Cretaro hopes to start taking his son Matteo to games once it is possible to do so.
“My dad started taking me matches when I was a boy and I will be doing the same with Matteo. Before Covid struck Dad was still a regular at games in the Showgrounds and it would be great to have the three generations there.
“I hope that he will have the same love affair that I had and have with Rovers and can’t see otherwise. I know though that it will be later rather than sooner before I can start taking him to games.
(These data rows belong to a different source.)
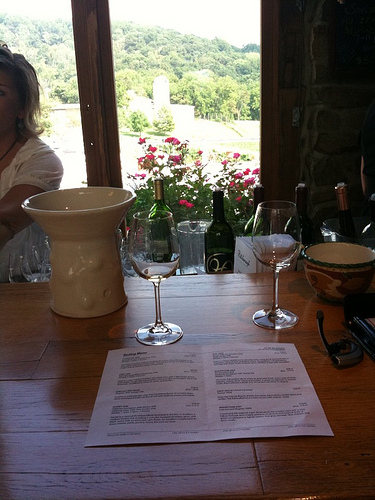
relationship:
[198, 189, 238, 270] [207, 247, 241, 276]
wine has lable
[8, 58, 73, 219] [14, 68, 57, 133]
woman has hair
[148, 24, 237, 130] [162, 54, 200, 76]
hill has trees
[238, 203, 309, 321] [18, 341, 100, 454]
wine glass on table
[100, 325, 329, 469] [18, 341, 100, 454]
menu on table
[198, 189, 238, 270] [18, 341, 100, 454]
wine on table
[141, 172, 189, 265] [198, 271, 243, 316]
wine bottle on talbe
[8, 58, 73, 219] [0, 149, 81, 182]
woman has shirt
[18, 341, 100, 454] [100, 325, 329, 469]
table has menu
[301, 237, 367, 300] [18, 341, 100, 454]
bowl on table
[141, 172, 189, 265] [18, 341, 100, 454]
wine bottle behind table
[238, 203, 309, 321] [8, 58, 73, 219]
wine glass beside woman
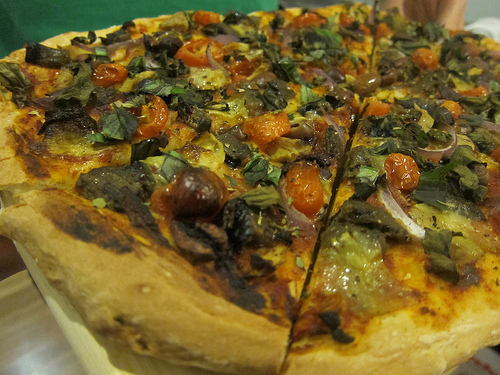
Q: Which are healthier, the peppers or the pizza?
A: The peppers are healthier than the pizza.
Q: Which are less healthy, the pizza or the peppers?
A: The pizza are less healthy than the peppers.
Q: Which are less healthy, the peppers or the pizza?
A: The pizza are less healthy than the peppers.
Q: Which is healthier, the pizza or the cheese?
A: The cheese is healthier than the pizza.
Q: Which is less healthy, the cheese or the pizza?
A: The pizza is less healthy than the cheese.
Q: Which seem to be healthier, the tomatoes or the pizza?
A: The tomatoes are healthier than the pizza.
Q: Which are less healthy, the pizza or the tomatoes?
A: The pizza are less healthy than the tomatoes.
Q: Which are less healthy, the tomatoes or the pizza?
A: The pizza are less healthy than the tomatoes.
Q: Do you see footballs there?
A: No, there are no footballs.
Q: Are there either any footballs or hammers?
A: No, there are no footballs or hammers.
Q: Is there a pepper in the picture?
A: Yes, there are peppers.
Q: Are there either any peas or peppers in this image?
A: Yes, there are peppers.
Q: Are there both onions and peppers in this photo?
A: Yes, there are both peppers and an onion.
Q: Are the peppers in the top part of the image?
A: Yes, the peppers are in the top of the image.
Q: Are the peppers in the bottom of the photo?
A: No, the peppers are in the top of the image.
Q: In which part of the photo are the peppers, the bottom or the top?
A: The peppers are in the top of the image.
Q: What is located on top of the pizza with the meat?
A: The peppers are on top of the pizza.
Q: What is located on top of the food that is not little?
A: The peppers are on top of the pizza.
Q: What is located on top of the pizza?
A: The peppers are on top of the pizza.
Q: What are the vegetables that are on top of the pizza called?
A: The vegetables are peppers.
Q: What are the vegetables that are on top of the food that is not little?
A: The vegetables are peppers.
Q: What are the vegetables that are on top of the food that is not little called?
A: The vegetables are peppers.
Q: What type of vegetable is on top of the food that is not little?
A: The vegetables are peppers.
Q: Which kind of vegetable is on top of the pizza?
A: The vegetables are peppers.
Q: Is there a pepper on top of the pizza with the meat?
A: Yes, there are peppers on top of the pizza.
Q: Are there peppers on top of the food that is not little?
A: Yes, there are peppers on top of the pizza.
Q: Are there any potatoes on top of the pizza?
A: No, there are peppers on top of the pizza.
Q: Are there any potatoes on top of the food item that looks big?
A: No, there are peppers on top of the pizza.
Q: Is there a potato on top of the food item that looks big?
A: No, there are peppers on top of the pizza.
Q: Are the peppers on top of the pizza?
A: Yes, the peppers are on top of the pizza.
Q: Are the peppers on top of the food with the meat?
A: Yes, the peppers are on top of the pizza.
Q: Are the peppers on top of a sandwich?
A: No, the peppers are on top of the pizza.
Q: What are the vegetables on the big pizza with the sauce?
A: The vegetables are peppers.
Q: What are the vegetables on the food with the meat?
A: The vegetables are peppers.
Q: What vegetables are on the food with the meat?
A: The vegetables are peppers.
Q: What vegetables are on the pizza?
A: The vegetables are peppers.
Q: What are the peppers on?
A: The peppers are on the pizza.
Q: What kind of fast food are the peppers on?
A: The peppers are on the pizza.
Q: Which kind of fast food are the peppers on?
A: The peppers are on the pizza.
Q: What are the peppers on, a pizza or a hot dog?
A: The peppers are on a pizza.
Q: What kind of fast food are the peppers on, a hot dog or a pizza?
A: The peppers are on a pizza.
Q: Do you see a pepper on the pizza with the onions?
A: Yes, there are peppers on the pizza.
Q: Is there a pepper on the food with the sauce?
A: Yes, there are peppers on the pizza.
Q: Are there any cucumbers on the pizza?
A: No, there are peppers on the pizza.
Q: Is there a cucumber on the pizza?
A: No, there are peppers on the pizza.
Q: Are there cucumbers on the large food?
A: No, there are peppers on the pizza.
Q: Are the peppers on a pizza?
A: Yes, the peppers are on a pizza.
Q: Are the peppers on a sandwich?
A: No, the peppers are on a pizza.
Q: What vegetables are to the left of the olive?
A: The vegetables are peppers.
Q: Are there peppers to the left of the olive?
A: Yes, there are peppers to the left of the olive.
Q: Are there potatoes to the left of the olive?
A: No, there are peppers to the left of the olive.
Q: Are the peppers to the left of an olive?
A: Yes, the peppers are to the left of an olive.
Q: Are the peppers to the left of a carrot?
A: No, the peppers are to the left of an olive.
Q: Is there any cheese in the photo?
A: Yes, there is cheese.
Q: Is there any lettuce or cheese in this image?
A: Yes, there is cheese.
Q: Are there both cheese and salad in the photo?
A: No, there is cheese but no salad.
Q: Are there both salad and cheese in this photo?
A: No, there is cheese but no salad.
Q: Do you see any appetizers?
A: No, there are no appetizers.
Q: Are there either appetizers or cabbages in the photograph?
A: No, there are no appetizers or cabbages.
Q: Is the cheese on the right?
A: Yes, the cheese is on the right of the image.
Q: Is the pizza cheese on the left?
A: No, the cheese is on the right of the image.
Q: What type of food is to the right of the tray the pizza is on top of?
A: The food is cheese.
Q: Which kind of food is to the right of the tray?
A: The food is cheese.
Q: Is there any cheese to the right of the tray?
A: Yes, there is cheese to the right of the tray.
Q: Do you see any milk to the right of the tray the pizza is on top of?
A: No, there is cheese to the right of the tray.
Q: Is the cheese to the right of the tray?
A: Yes, the cheese is to the right of the tray.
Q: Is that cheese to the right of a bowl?
A: No, the cheese is to the right of the tray.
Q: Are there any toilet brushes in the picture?
A: No, there are no toilet brushes.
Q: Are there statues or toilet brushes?
A: No, there are no toilet brushes or statues.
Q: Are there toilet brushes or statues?
A: No, there are no toilet brushes or statues.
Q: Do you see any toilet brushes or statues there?
A: No, there are no toilet brushes or statues.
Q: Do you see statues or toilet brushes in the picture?
A: No, there are no toilet brushes or statues.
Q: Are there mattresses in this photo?
A: No, there are no mattresses.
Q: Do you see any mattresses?
A: No, there are no mattresses.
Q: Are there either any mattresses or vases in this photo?
A: No, there are no mattresses or vases.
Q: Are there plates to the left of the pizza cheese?
A: No, there is a tray to the left of the cheese.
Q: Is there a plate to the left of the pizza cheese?
A: No, there is a tray to the left of the cheese.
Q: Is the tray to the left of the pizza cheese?
A: Yes, the tray is to the left of the cheese.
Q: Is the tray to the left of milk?
A: No, the tray is to the left of the cheese.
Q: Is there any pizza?
A: Yes, there is a pizza.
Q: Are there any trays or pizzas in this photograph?
A: Yes, there is a pizza.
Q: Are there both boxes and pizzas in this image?
A: No, there is a pizza but no boxes.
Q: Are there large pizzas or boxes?
A: Yes, there is a large pizza.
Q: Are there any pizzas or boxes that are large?
A: Yes, the pizza is large.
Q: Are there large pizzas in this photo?
A: Yes, there is a large pizza.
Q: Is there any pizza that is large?
A: Yes, there is a pizza that is large.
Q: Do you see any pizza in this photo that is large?
A: Yes, there is a pizza that is large.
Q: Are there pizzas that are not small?
A: Yes, there is a large pizza.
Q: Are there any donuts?
A: No, there are no donuts.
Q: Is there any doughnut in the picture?
A: No, there are no donuts.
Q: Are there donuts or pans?
A: No, there are no donuts or pans.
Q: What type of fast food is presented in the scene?
A: The fast food is a pizza.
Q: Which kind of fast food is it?
A: The food is a pizza.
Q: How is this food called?
A: This is a pizza.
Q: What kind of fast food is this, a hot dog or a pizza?
A: This is a pizza.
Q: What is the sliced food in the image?
A: The food is a pizza.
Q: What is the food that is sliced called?
A: The food is a pizza.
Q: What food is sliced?
A: The food is a pizza.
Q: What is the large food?
A: The food is a pizza.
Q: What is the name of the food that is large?
A: The food is a pizza.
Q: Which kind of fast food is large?
A: The fast food is a pizza.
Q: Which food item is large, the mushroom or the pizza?
A: The pizza is large.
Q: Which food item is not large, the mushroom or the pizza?
A: The mushroom is not large.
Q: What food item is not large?
A: The food item is a mushroom.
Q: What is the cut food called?
A: The food is a pizza.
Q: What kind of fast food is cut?
A: The fast food is a pizza.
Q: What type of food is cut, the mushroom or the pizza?
A: The pizza is cut.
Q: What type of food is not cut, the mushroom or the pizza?
A: The mushroom is not cut.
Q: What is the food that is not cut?
A: The food is a mushroom.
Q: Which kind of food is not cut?
A: The food is a mushroom.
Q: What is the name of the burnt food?
A: The food is a pizza.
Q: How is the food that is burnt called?
A: The food is a pizza.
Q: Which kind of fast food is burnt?
A: The fast food is a pizza.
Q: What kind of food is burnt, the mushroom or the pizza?
A: The pizza is burnt.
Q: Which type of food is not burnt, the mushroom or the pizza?
A: The mushroom is not burnt.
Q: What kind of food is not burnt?
A: The food is a mushroom.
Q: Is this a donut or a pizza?
A: This is a pizza.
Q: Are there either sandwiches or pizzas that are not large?
A: No, there is a pizza but it is large.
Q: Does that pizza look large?
A: Yes, the pizza is large.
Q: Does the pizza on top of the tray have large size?
A: Yes, the pizza is large.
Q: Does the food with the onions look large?
A: Yes, the pizza is large.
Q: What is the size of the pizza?
A: The pizza is large.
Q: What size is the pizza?
A: The pizza is large.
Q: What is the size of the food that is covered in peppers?
A: The pizza is large.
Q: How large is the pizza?
A: The pizza is large.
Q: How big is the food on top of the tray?
A: The pizza is large.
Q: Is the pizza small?
A: No, the pizza is large.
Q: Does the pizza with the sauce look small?
A: No, the pizza is large.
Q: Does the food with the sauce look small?
A: No, the pizza is large.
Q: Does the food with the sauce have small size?
A: No, the pizza is large.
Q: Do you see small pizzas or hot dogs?
A: No, there is a pizza but it is large.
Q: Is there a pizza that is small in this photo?
A: No, there is a pizza but it is large.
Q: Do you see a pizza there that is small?
A: No, there is a pizza but it is large.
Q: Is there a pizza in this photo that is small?
A: No, there is a pizza but it is large.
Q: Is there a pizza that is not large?
A: No, there is a pizza but it is large.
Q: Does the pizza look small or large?
A: The pizza is large.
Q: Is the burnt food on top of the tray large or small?
A: The pizza is large.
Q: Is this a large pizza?
A: Yes, this is a large pizza.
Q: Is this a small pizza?
A: No, this is a large pizza.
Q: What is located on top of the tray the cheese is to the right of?
A: The pizza is on top of the tray.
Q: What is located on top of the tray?
A: The pizza is on top of the tray.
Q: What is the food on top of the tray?
A: The food is a pizza.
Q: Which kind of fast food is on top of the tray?
A: The food is a pizza.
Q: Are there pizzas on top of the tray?
A: Yes, there is a pizza on top of the tray.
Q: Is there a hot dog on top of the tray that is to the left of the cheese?
A: No, there is a pizza on top of the tray.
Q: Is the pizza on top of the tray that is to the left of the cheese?
A: Yes, the pizza is on top of the tray.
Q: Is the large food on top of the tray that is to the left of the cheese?
A: Yes, the pizza is on top of the tray.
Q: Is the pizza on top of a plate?
A: No, the pizza is on top of the tray.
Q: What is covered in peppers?
A: The pizza is covered in peppers.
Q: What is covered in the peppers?
A: The pizza is covered in peppers.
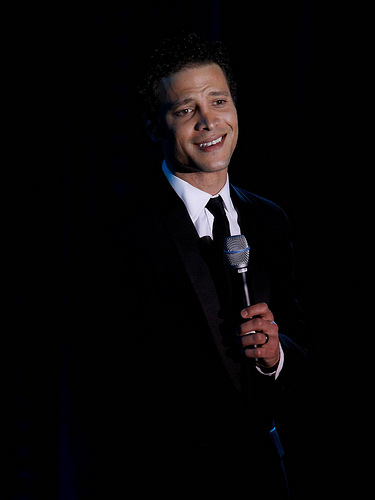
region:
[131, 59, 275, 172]
the head of a man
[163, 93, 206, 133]
the eye of a man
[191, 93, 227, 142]
the nose of a man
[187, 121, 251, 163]
the mouth of a man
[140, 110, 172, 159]
the ear of a man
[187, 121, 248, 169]
the teeth of a man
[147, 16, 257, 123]
the hair of a man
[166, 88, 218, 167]
the cheek of a man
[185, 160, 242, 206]
the chin of a man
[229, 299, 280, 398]
the fingers of a man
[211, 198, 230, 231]
this is a tie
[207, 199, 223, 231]
the tie is black in color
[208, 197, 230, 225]
the tie is long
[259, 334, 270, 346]
this is a ring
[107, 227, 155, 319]
this is a coat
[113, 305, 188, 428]
the coat is black in color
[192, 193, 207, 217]
this is a shirt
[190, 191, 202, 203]
the shirt is white in color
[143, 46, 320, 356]
this is a man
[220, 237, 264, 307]
this is a microphone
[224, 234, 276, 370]
The man is holding a microphone in his left hand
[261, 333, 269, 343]
A ring on the man's finger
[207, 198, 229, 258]
The man is wearing a tie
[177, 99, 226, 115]
The eyes of the man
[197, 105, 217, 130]
The nose of the man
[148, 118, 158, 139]
The right ear of the man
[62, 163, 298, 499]
The man is wearing a suit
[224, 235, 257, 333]
The microphone is small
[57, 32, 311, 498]
A man is holding a microphone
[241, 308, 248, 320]
A fingernail on the finger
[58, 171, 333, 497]
the man is in a suit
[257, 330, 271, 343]
ring is on the finger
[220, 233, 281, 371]
the hand holds a microphone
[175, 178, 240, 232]
the shirt is white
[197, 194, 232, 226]
the tie is black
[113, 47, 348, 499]
the man is smiling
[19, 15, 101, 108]
the background is black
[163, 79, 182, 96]
vein is on the forehead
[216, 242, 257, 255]
blue strip is on the mic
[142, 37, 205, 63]
the hair is curled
It won’t until well after the pandemic has passed.”
For now, Cretaro is taking time to reflect on what he has achieved and to take stock of what is to come, although he won’t be putting the boots away just yet: he plans to go back playing with his local club Real Tubber.
“I have been very lucky in my career that so many people have been good to me and have helped me through the high times and the low times. I have a couple of decisions to make about what I will be doing next and I want to see where my next journey will take me,” he offered.
“A couple of years ago when I was in my mid-30’s and I first started thinking about when I would retire, I said that I would play my last-ever game of football in a Real Tubber shirt. I started with them at underage so it would be only fitting. I played a couple of games last year before I returned to Harps and enjoyed it, especially playing with lads I grew up with. It’s Sunday league so there is more of a fun aspect to it for me and I enjoyed the banter with the lads.”